2. Don’t lead with your numbers. Why is it we feel we need to disclose our attendance and budget in the first five minutes of a conversation? Maybe we feel we have something to prove. Maybe we feel superior or inadequate. This is something God is beating out of me. But when I try to show how ‘big’ my church is (it’s not that huge, actually) or how much money we’ve raised, I build a wall between me and the person I’m talking to. It turns your first few minutes of conversation into a comparison game where someone wins and someone loses. Sometimes it is good to talk numbers, but usually only after a relationship has been established, and with a view to gaining insight, not gaining advantage. Humility doesn’t seek to impress.

3. Be fully present. This is such a learned behaviour for me. When I start a conversation, I’m rarely thinking only about that conversation. My mind is racing. Even if I’m not thinking about something else, I’m thinking about how not to mess up this conversation or what I’ll say next. That’s never good. Increasingly, I’m focusing on looking the person in the eye, really hearing their story and asking questions.

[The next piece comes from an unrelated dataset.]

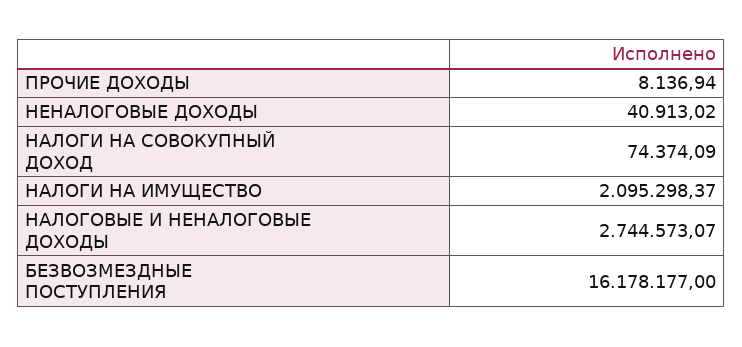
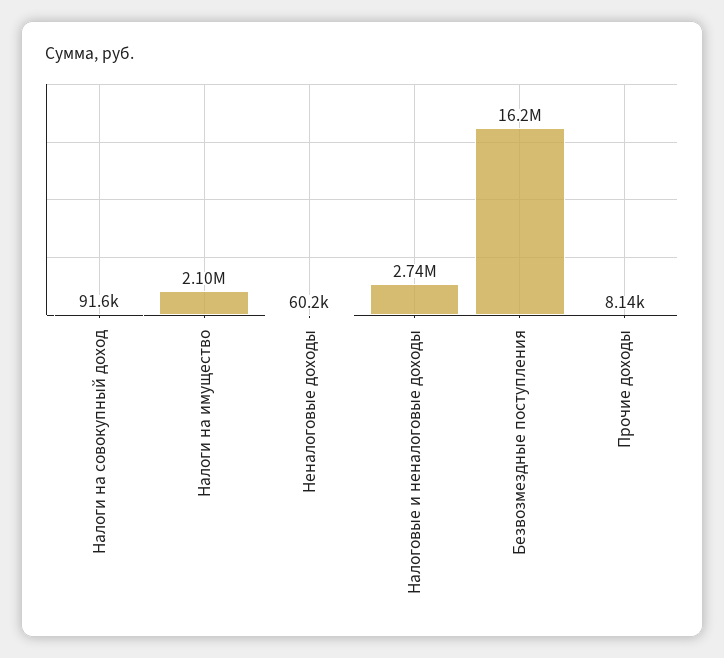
НЕНАЛОГОВЫЕ ДОХОДЫ: 40913.02 -> 60200
НАЛОГИ НА СОВОКУПНЫЙ ДОХОД: 74374.09 -> 91600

Guess what? The more I do this, the more meaningful these connections become.

4. Follow them and friend them. While you can’t follow everyone you meet, there are a few for sure you’ll want to track. Take your phone out and follow them on twitter or friend them on Facebook…either during or after the conversation (if during, tell them you’re looking for them!). One of the reasons I love social networking is it allows me to track with hundreds of people I couldn’t track with otherwise. I’ve developed some great friendships with people I rarely get a chance to see.

5. Ask yourself some good questions. Increasingly when I’m in conversations with new people (pretty much every day), I walk into those encounters with two questions:
a. What can I learn?
b. How can I serve?
It doesn’t matter who I’m talking to, I can always learn something. Also, I decided a while back that I would try to serve everyone I meet. I know it sounds a bit cheesey, but we are servants after all. Sometimes it’s a word of encouragement. Sometimes it’s a piece of information they are looking for. Sometimes it’s something tangible. It’s not that I have anything to offer nearly as much as it is that Jesus commands us to serve others.

These are five things that help me become a better networker. I can honestly say I’ve loved the connections God has allowed me to make over the years.

What have you learned about networking?